Says Reuter that (*):
- The northern white rhino is the world’s most endangered mammal, and its only two living members are a mother and daughter
- scientists hope to use certain in-vitro fertilisation techniques to “create an embryo of a pure northern white rhino… [implant] it into a surroogate to gestate” in order to have the first (northern white) rhino calf born “Within three years”
Thomas Hildebrandt of Germany’s Leibniz Institute for Zoo and Wildlife Research People argues that this strategy is not innatural, because:
- “it would simply correct a change in the ecosystem created by the human hunting of rhinos”
- “The northern white rhino did not fail evolution, it failed because it was not bullet-proof. It was slaughtered”
- [human action] “caused a disbalance in the ecosystem … and we have the tools in our hands to correct that.”
The problem here is not “innatural”. It is “simply”
Personally, the concept that “rhinos failed because they were not bullet-proof” sounds a bit too much like saying that humans need gun control only because they are failing by not being bullet-proof. But I digress. Let’s focus on extinction of animals, for now.

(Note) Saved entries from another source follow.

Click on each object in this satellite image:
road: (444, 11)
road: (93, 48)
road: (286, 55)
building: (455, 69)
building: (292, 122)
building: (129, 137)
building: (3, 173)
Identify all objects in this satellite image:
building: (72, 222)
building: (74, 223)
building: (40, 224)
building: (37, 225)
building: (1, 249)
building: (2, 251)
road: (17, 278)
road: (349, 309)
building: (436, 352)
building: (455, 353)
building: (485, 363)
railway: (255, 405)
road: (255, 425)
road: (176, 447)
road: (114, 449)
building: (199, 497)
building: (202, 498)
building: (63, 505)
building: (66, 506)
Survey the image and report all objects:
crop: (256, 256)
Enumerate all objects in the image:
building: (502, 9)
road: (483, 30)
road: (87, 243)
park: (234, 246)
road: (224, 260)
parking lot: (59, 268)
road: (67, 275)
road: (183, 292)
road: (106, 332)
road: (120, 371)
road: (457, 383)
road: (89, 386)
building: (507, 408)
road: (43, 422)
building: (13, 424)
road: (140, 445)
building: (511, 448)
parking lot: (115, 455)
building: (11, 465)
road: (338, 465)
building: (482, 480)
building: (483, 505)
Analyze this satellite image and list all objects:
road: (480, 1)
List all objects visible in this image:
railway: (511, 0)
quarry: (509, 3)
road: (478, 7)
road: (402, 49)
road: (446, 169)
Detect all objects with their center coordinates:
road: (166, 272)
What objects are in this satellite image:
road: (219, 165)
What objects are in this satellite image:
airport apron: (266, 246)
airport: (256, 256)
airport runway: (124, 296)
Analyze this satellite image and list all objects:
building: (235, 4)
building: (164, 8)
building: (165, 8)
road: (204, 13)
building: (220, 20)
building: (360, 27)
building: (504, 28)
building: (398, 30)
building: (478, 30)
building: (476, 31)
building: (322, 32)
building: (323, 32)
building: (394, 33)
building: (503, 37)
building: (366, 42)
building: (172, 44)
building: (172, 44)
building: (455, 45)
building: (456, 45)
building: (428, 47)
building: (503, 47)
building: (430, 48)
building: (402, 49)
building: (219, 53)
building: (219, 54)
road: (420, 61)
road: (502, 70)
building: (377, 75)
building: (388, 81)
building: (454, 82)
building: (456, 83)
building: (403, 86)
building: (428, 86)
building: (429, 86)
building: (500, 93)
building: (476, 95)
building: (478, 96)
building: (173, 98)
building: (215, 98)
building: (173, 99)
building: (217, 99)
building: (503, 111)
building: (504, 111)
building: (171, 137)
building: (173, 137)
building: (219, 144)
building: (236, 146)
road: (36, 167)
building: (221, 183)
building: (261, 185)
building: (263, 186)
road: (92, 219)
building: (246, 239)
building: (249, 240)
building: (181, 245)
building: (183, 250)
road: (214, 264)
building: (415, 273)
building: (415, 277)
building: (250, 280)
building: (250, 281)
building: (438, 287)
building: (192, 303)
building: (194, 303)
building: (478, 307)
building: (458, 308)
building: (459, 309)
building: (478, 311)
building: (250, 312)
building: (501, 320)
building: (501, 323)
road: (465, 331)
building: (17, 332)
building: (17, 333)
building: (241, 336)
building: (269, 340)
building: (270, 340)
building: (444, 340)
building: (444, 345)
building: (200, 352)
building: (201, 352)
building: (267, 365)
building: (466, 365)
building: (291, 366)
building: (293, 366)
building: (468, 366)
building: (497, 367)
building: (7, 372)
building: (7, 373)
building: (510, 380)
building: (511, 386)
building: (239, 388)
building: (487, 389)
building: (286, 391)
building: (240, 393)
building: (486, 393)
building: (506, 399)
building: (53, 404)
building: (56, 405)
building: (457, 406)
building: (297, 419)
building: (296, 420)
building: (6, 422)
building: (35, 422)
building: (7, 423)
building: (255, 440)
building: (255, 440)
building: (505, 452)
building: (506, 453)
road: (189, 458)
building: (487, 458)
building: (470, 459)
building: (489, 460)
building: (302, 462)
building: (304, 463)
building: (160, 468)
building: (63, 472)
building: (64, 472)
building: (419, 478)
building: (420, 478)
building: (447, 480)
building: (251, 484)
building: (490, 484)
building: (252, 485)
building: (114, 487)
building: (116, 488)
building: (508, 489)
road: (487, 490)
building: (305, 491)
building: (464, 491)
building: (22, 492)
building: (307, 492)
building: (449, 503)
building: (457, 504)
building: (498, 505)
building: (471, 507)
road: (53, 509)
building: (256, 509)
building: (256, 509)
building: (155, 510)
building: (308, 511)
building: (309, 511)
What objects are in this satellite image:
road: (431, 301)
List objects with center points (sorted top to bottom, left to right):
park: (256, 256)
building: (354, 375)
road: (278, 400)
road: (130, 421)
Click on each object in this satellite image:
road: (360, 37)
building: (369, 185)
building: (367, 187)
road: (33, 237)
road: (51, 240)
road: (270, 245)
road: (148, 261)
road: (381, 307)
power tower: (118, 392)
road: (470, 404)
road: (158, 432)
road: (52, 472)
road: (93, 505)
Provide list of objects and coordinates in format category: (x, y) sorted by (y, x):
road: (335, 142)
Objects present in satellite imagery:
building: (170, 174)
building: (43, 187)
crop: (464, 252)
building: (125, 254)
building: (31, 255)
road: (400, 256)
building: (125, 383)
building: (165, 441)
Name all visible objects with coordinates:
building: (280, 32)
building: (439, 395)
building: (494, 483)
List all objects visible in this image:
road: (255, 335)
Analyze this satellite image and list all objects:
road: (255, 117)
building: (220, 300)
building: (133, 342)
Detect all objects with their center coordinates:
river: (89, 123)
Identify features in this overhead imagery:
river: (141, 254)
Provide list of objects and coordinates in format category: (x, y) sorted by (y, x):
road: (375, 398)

The potentially big problem behind actions like this rhino saving program, and the whole attitude behind it, is very simple to describe: no matter how noble these actions are, they risk giving the general public the idea that it is possible to do the same with every other environmental “disbalance” we create, or have already created. “Resurrect” rhinos, and too many people will conclude that there is no real reason or hurry to preserve biodiversity. They would just go:
“why worry about bees? Heck, if we figure out, ten years after they’re extinct, that we did need bees after all, no problem. We can clone them back just like we did with the rhinos, right?”